I am developing an application in rails which requires checking whether a sitemap of the entered website's URL exists or not? For Eg if a user enters http://google.com then it should return "Sitemap present".I have seen for solutions that usually websites have either /sitemap.xml or /sitemap at the end of their URL.So i tried putting a check for this using typhoeus gem, checking response.code for the URL(like www.google.com/sitemap.xml OR www.apple.com/sitemap) that if it returns with a 200 or 301, then sitemap exists, else not.But i have found that some sites return a 301 even if they dont have a sitemap, they redirect it to their main page(For Eg http://yournextleap.com/sitemap.xml), hence i don't get a conclusive result.Any help would be really great.
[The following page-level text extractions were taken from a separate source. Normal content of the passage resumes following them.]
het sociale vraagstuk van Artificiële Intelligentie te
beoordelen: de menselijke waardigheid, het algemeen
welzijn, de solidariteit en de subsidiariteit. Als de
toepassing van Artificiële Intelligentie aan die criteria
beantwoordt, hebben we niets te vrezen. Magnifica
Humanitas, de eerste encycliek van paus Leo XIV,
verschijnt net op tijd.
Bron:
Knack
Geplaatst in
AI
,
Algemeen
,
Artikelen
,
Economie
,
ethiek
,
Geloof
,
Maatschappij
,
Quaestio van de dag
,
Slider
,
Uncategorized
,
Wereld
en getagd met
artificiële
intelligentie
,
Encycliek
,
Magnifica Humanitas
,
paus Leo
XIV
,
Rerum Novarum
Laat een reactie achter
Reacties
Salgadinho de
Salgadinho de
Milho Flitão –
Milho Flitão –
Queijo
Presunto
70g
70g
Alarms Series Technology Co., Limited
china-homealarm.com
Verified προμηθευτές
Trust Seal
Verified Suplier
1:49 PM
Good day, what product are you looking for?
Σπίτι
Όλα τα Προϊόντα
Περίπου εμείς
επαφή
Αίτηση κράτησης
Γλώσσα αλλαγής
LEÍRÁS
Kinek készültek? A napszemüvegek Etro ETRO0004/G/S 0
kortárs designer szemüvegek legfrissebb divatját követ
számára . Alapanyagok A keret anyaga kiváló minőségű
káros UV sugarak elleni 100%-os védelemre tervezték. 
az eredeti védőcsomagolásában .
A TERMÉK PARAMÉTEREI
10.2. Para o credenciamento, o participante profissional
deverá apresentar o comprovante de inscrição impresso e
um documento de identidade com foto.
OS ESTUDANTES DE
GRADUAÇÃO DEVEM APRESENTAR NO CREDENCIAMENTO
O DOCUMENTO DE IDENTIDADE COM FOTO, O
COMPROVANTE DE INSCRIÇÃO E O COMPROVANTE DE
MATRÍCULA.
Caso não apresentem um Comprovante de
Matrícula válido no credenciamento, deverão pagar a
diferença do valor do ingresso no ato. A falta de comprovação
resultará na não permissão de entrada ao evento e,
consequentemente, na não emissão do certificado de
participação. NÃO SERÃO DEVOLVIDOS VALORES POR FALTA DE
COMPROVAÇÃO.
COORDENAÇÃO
Here is my sample code to check for sitemap using typhoeus :
# the request object
request = Typhoeus::Request.new("http://apple.com/sitemap")
# Run the request via Hydra.
hydra = Typhoeus::Hydra.new
request.on_complete do |response|
if response.code == 301
p "success 301" # hell yeah
elsif response.code == 200
p "Success 200"
elsif response.code == 404
. puts "Could not get a sitemap, something's wrong."
else
p "check your input!!!!"
end
The HTTP response status code 301 Moved Permanently is used for permanent redirection. This status code should be used with the location header. RFC 2616 states that:
If a client has link-editing capabilities, it should update all references to the Request URI. The response is cachable. Unless the request method was HEAD, the entity should contain a small hypertext note with a hyperlink to the new URI(s). If the 301 status code is received in response to a request of any type other than GET or HEAD, the client must ask the user before redirecting.
I don't think its fair for you to assume that a 301 Response indicates that there was ever a sitemap. If you're checking the existence of a sitemap.xml or a sitemap directory then the correct response to expect is a 2XX.
If you're insistent on assuming that a 3XX request indicates a redirect to a sitemap, then follow the redirect and add logic to check the url of the page (if its the homepage) or the content of the page to see if it has XML structure.